## Excerpted passage

* * * * * * *

With respect to international earnings taxed at varying rates, we have operations which constitute a taxable income presence in 91 countries or other taxable jurisdictions outside of the U.S. which are treated as such by the U.S. Internal Revenue Code. Of those countries or other taxable jurisdictions, 69 had income tax rates lower than the combined U.S. federal and state income tax rate in 2018.
With respect to jurisdictions in which we operate with very low tax rates (those with effective national and local combined tax rates of 25% or lower), income from Hong Kong (16.5%), Singapore (17%), the United Kingdom (19%) and Saudi Arabia (20%) represent the most significant components of the international earnings line item in our effective tax rate reconciliation. In the aggregate, these very low rate jurisdictions contributed substantially all of the difference between the actual income tax provision for international earnings and the equivalent provision at the U.S. federal and state statutory rate in 2018. The remaining difference was contributed by earnings in jurisdictions with effective tax rates above 25% and by earnings of insignificant amounts in very low tax rate jurisdictions other than those noted above.

* * * * * * *

## Given entries
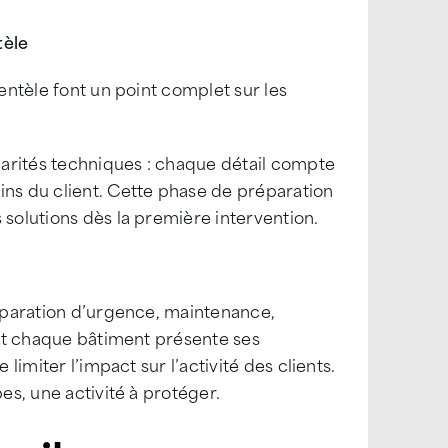
tèle
ientèle font un point complet sur les
ularités techniques : chaque détail compte
ins du client. Cette phase de préparation
 solutions dès la première intervention.
réparation d’urgence, maintenance,
s et chaque bâtiment présente ses
limiter l’impact sur l’activité des clients.
es, une activité à protéger.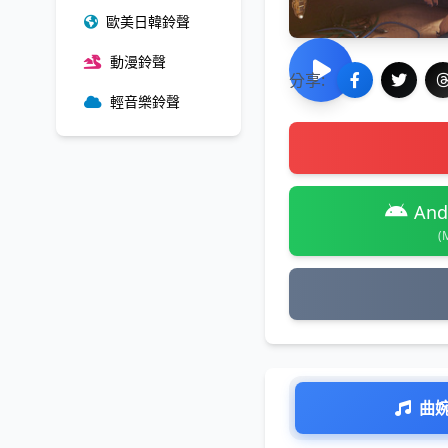
歐美日韓鈴聲
動漫鈴聲
分享:
輕音樂鈴聲
And
(
曲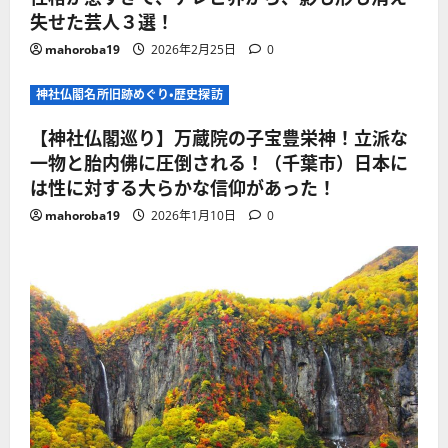
失せた芸人３選！
mahoroba19
2026年2月25日
0
神社仏閣名所旧跡めぐり・歴史探訪
【神社仏閣巡り】万蔵院の子宝豊栄神！立派な
一物と胎内佛に圧倒される！（千葉市）日本に
は性に対する大らかな信仰があった！
mahoroba19
2026年1月10日
0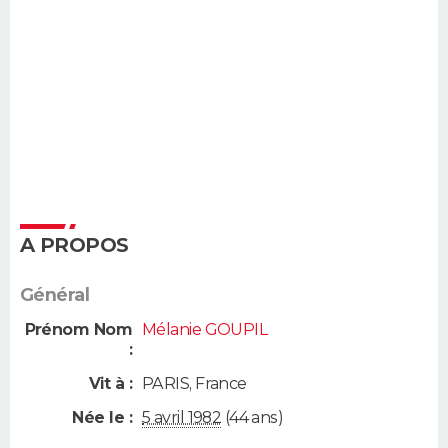
A PROPOS
Général
Prénom Nom
Mélanie GOUPIL
:
Vit à :
PARIS
,
France
Née le :
5 avril 1982
(44 ans)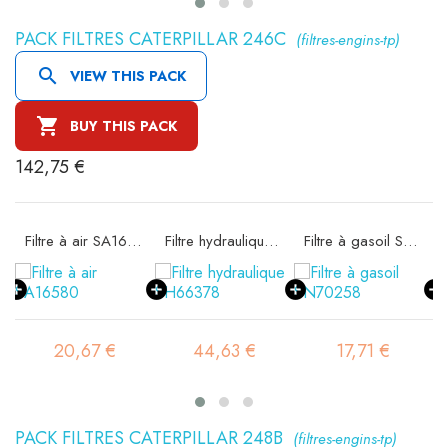
PACK FILTRES CATERPILLAR 246C
(filtres-engins-tp)

VIEW THIS PACK

BUY THIS PACK
142,75 €
ité SA16302
Filtre à air SA16580
Filtre hydraulique SH66378
Filtre à gasoil SN70258
20,67 €
44,63 €
17,71 €
PACK FILTRES CATERPILLAR 248B
(filtres-engins-tp)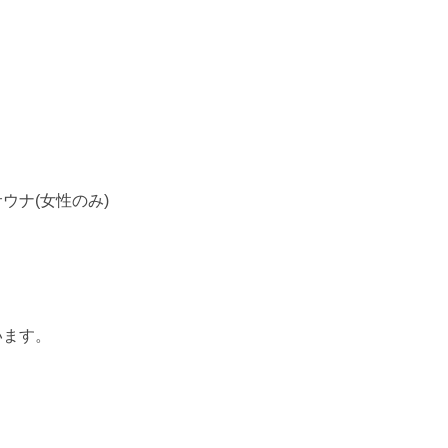
ウナ(女性のみ)
います。
。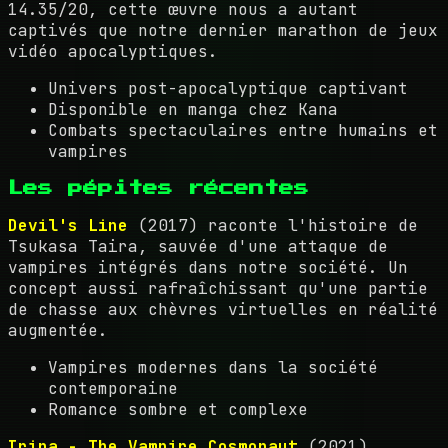
14.35/20, cette œuvre nous a autant
captivés que notre dernier marathon de jeux
vidéo apocalyptiques.
Univers post-apocalyptique captivant
Disponible en manga chez Kana
Combats spectaculaires entre humains et
vampires
Les pépites récentes
Devil's Line
(2017) raconte l'histoire de
Tsukasa Taira, sauvée d'une attaque de
vampires intégrés dans notre société. Un
concept aussi rafraîchissant qu'une partie
de chasse aux chèvres virtuelles en réalité
augmentée.
Vampires modernes dans la société
contemporaine
Romance sombre et complexe
Irina - The Vampire Cosmonaut
(2021)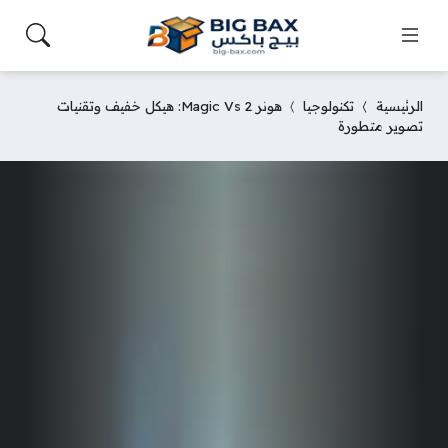
الرئيسية
تكنولوجيا
هونر Magic Vs 2: هيكل خفيف وتقنيات
تصوير متطورة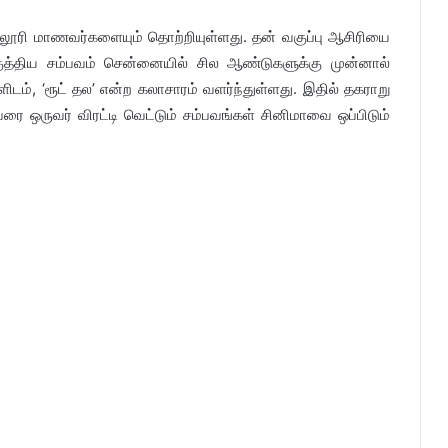
ல்லூரி மாணவர்களையும் தொற்றியுள்ளது. தன் வகுப்பு ஆசிரியை
ுத்திய சம்பவம் சென்னையில் சில ஆண்டுகளுக்கு முன்னால்
ிடம், ‘ரூட் தல’ என்ற கலாசாரம் வளர்ந்துள்ளது. இதில் தகராறு
ை ஒருவர் விரட்டி வெட்டும் சம்பவங்கள் சினிமாவை ஒப்பிடும்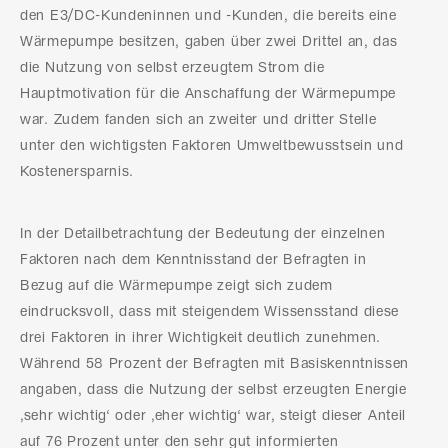
den E3/DC-Kundeninnen und -Kunden, die bereits eine
Wärmepumpe besitzen, gaben über zwei Drittel an, das
die Nutzung von selbst erzeugtem Strom die
Hauptmotivation für die Anschaffung der Wärmepumpe
war. Zudem fanden sich an zweiter und dritter Stelle
unter den wichtigsten Faktoren Umweltbewusstsein und
Kostenersparnis.
In der Detailbetrachtung der Bedeutung der einzelnen
Faktoren nach dem Kenntnisstand der Befragten in
Bezug auf die Wärmepumpe zeigt sich zudem
eindrucksvoll, dass mit steigendem Wissensstand diese
drei Faktoren in ihrer Wichtigkeit deutlich zunehmen.
Während 58 Prozent der Befragten mit Basiskenntnissen
angaben, dass die Nutzung der selbst erzeugten Energie
‚sehr wichtig‘ oder ‚eher wichtig‘ war, steigt dieser Anteil
auf 76 Prozent unter den sehr gut informierten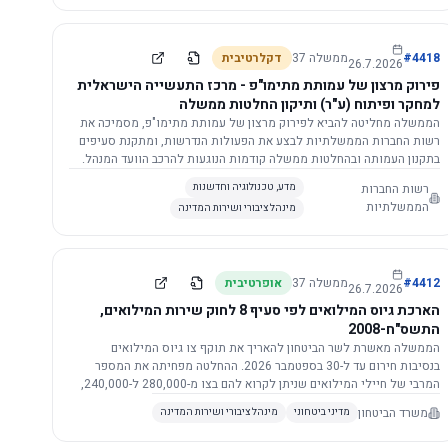
התשתית.
4418
#
ממשלה
37
דקלרטיבית
26.7.2026
פירוק מרצון של עמותת מתימו"פ - מרכז התעשייה הישראלית
למחקר ופיתוח (ע"ר) ותיקון החלטות ממשלה
הממשלה מחליטה להביא לפירוק מרצון של עמותת מתימו"פ, מסמיכה את
רשות החברות הממשלתיות לבצע את הפעולות הנדרשות, ומתקנת סעיפים
בתקנון העמותה ובהחלטות ממשלה קודמות הנוגעות להרכב הוועד המנהל.
רשות החברות
מדע, טכנולוגיה וחדשנות
הממשלתיות
מינהל ציבורי ושירות המדינה
4412
#
ממשלה
37
אופרטיבית
26.7.2026
הארכת גיוס המילואים לפי סעיף 8 לחוק שירות המילואים,
התשס"ח-2008
הממשלה מאשרת לשר הביטחון להאריך את תוקף צו גיוס המילואים
בנסיבות חירום עד ל-30 בספטמבר 2026. ההחלטה מפחיתה את המספר
המרבי של חיילי המילואים שניתן לקרוא להם בצו מ-280,000 ל-240,000,
ומסמיכה גורמים צבאיים לקרוא לחיילים לשירות תוך הגדרת תנאים לגיוס
משרד הביטחון
מדיני ביטחוני
מינהל ציבורי ושירות המדינה
חוזר.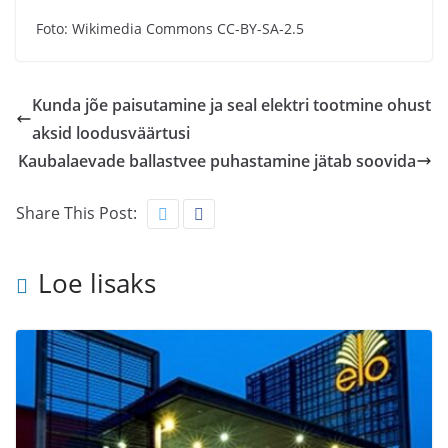
Foto: Wikimedia Commons CC-BY-SA-2.5
Kunda jõe paisutamine ja seal elektri tootmine ohust
aksid loodusväärtusi
Kaubalaevade ballastvee puhastamine jätab soovida
Share This Post:
Loe lisaks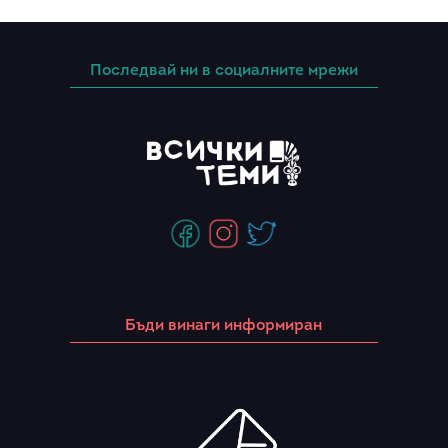
Последвай ни в социалните мрежи
Бъди винаги информиран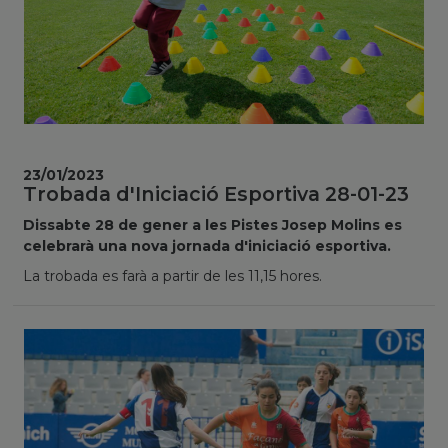
23/01/2023
Trobada d'Iniciació Esportiva 28-01-23
Dissabte 28 de gener a les Pistes Josep Molins es
celebrarà una nova jornada d'iniciació esportiva.
La trobada es farà a partir de les 11,15 hores.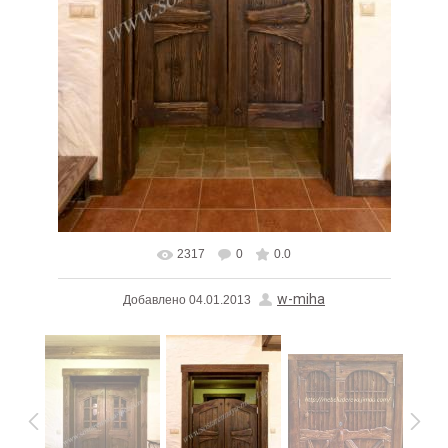
2317
0
0.0
В реальном размере
683x1024
/ 180.9Kb
w-miha
Добавлено
04.01.2013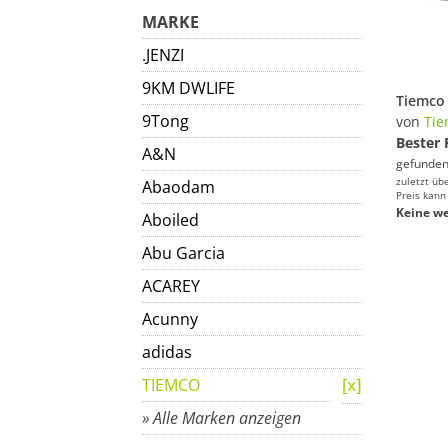
MARKE
.JENZI
9KM DWLIFE
9Tong
von
Tie
Bester 
A&N
gefunden
zuletzt üb
Abaodam
Preis kann
Keine we
Aboiled
Abu Garcia
ACAREY
Acunny
adidas
TIEMCO
» Alle Marken anzeigen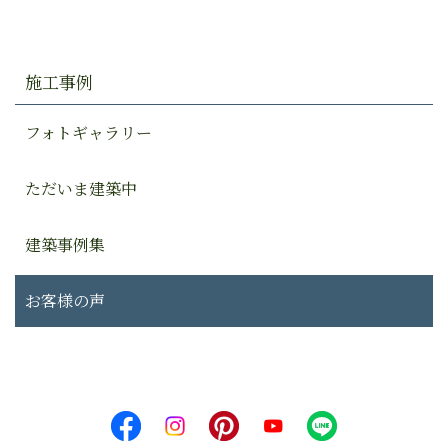
施工事例
フォトギャラリー
ただいま建築中
建築事例集
お客様の声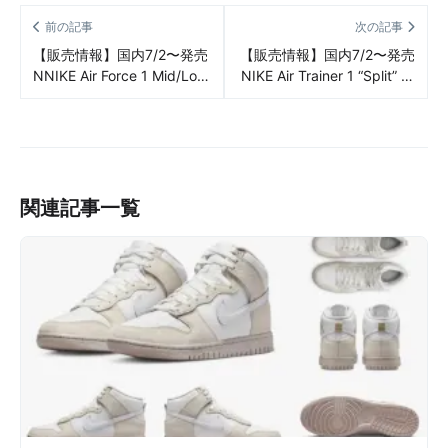
前の記事
次の記事
【販売情報】国内7/2〜発売
【販売情報】国内7/2〜発売
NNIKE Air Force 1 Mid/Low
NIKE Air Trainer 1 “Split” 販
’07 LV8 “Split” 販売/定価/店
売/定価/店舗まとめ
舗まとめ
関連記事一覧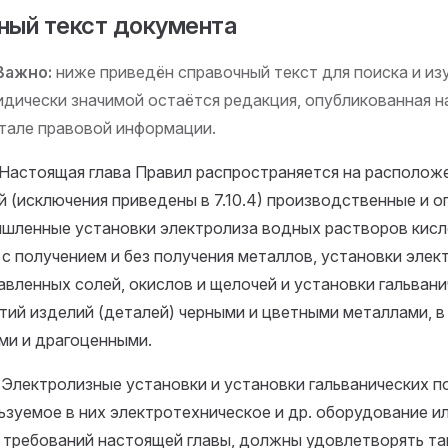
ный текст документа
Важно:
ниже приведён справочный текст для поиска и изу
дически значимой остаётся редакция, опубликованная 
тале правовой информации.
1. Настоящая глава Правил распространяется на располож
й (исключения приведены в 7.10.4) производственные и о
шленные установки электролиза водных растворов кисл
 с получением и без получения металлов, установки элек
авленных солей, окислов и щелочей и установки гальван
тий изделий (деталей) черными и цветными металлами, в
ми и драгоценными.
2. Электролизные установки и установки гальванических п
ьзуемое в них электротехническое и др. оборудование и
 требований настоящей главы, должны удовлетворять т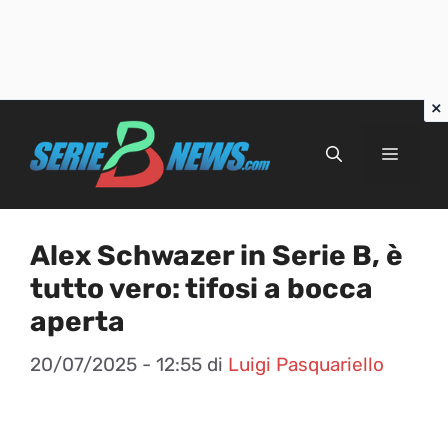
Vai
al
Menu
contenuto
Alex Schwazer in Serie B, è
tutto vero: tifosi a bocca
aperta
20/07/2025 - 12:55
di
Luigi Pasquariello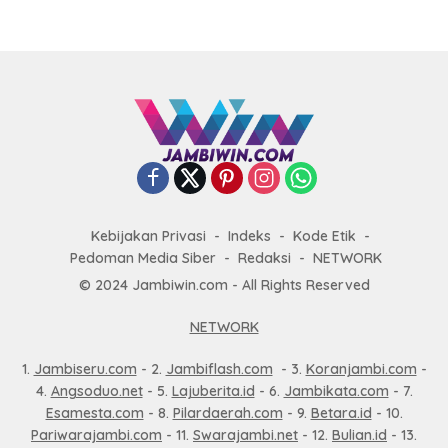
Kebijakan Privasi
Indeks
Kode Etik
Pedoman Media Siber
Redaksi
NETWORK
© 2024 Jambiwin.com - All Rights Reserved
NETWORK
1.
Jambiseru.com
- 2.
Jambiflash.com
- 3.
Koranjambi.com
-
4.
Angsoduo.net
- 5.
Lajuberita.id
- 6.
Jambikata.com
- 7.
Esamesta.com
- 8.
Pilardaerah.com
- 9.
Betara.id
- 10.
Pariwarajambi.com
- 11.
Swarajambi.net
- 12.
Bulian.id
- 13.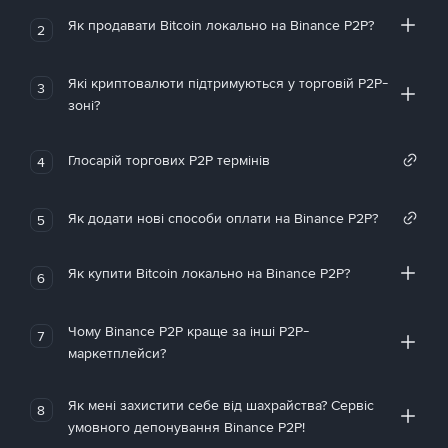
Як продавати Bitcoin локально на Binance P2P?
2
Які криптовалюти підтримуються у торговій P2P-
3
зоні?
Глосарій торгових P2P термінів
4
Як додати нові способи оплати на Binance P2P?
5
Як купити Bitcoin локально на Binance P2P?
6
Чому Binance P2P краще за інші P2P-
7
маркетплейси?
Як мені захистити себе від шахрайства? Сервіс
8
умовного депонування Binance P2P!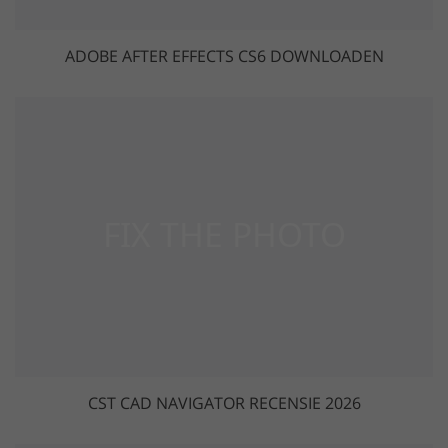
ADOBE AFTER EFFECTS CS6 DOWNLOADEN
CST CAD NAVIGATOR RECENSIE 2026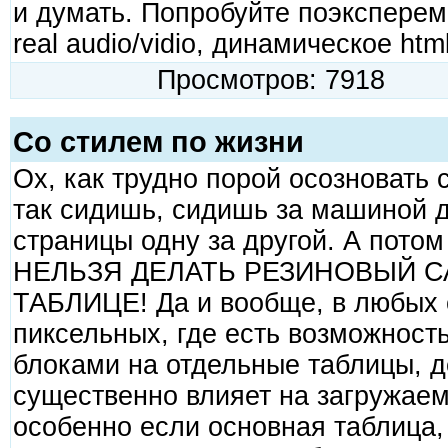
и думать. Попробуйте поэкспере
real audio/vidio, динамическое ht
Просмотров: 7918
Со стилем по жизни
Ох, как трудно порой осозновать 
так сидишь, сидишь за машиной д
страницы одну за другой. А пото
НЕЛЬЗЯ ДЕЛАТЬ РЕЗИНОВЫЙ С
ТАБЛИЦЕ! Да и вообще, в любых с
пиксельных, где есть возможност
блоками на отдельные таблицы, д
существенно влияет на загружаем
особенно если основная таблица, 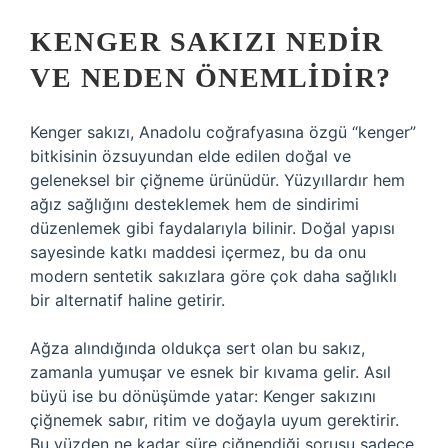
KENGER SAKIZI NEDIR
VE NEDEN ÖNEMLIDIR?
Kenger sakızı, Anadolu coğrafyasına özgü “kenger”
bitkisinin özsuyundan elde edilen doğal ve
geleneksel bir çiğneme ürünüdür. Yüzyıllardır hem
ağız sağlığını desteklemek hem de sindirimi
düzenlemek gibi faydalarıyla bilinir. Doğal yapısı
sayesinde katkı maddesi içermez, bu da onu
modern sentetik sakızlara göre çok daha sağlıklı
bir alternatif haline getirir.
Ağza alındığında oldukça sert olan bu sakız,
zamanla yumuşar ve esnek bir kıvama gelir. Asıl
büyü ise bu dönüşümde yatar: Kenger sakızını
çiğnemek sabır, ritim ve doğayla uyum gerektirir.
Bu yüzden ne kadar süre çiğnendiği sorusu sadece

* * * * * * *

## Exercise details
Extend the passage on international earnings and tax rates past its final sentence. The material has no role here.

## Task output
In defining very low tax rate jurisdictions, we consider effective tax rates which applied in 2018 based upon income levels and including national and municipal, state or provincial taxes also based upon income levels, which may cause those effective rates to differ from the maximum national statutory rates for the jurisdictions. We consider jurisdictions with a tax rate of 25% or lower to be very low tax rate jurisdictions, based upon our historical practice. Effective January 1, 2018, the U.S. federal income tax rate was reduced to 21%. However, factoring in the impact of state income taxes, we do not consider the U.S. to be a very low tax rate jurisdiction.
Our income before taxes from domestic (U.S.) and international sources is presented in the following table.
 
Year Ended December 31,
($ in millions)
2018
2017
2016
Domestic
$
101.3

62.7

73.6

International
604.7

473.1

390.1

Total
$
706.0

535.8

463.7


The tax effects of temporary differences that give rise to significant portions of the deferred tax assets and deferred tax liabilities are presented below.
 
December 31,
($ in millions)
2018
2017
Deferred tax assets attributable to:
 
 
Accrued expenses
$
216.0

230.6

U.S. federal and state loss and credit carryovers
24.1

15.2

Allowances for uncollectible accounts
17.5

16.5

International loss carryovers
142.5

134.8

Pension liabilities
17.7

20.4

Other
11.6


Deferred tax assets
429.4

417.5

Less: valuation allowances
(79.2
)
(59.7
)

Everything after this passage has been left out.